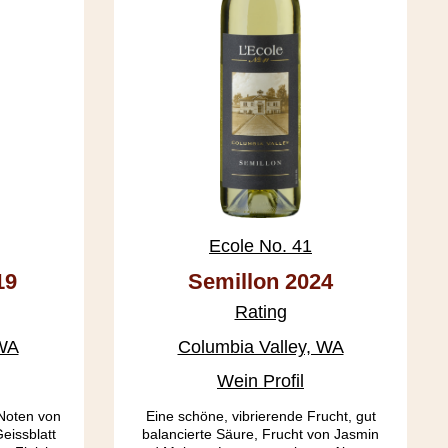
Ecole No. 41
19
Semillon 2024
Rating
 WA
Columbia Valley, WA
Wein Profil
 Noten von
Eine schöne, vibrierende Frucht, gut
eissblatt
balancierte Säure, Frucht von Jasmin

Work required> Filter the records above and return every line that holds the word "Frucht".

Exercise result>
Eine schöne, vibrierende Frucht, gut
balancierte Säure, Frucht von Jasmin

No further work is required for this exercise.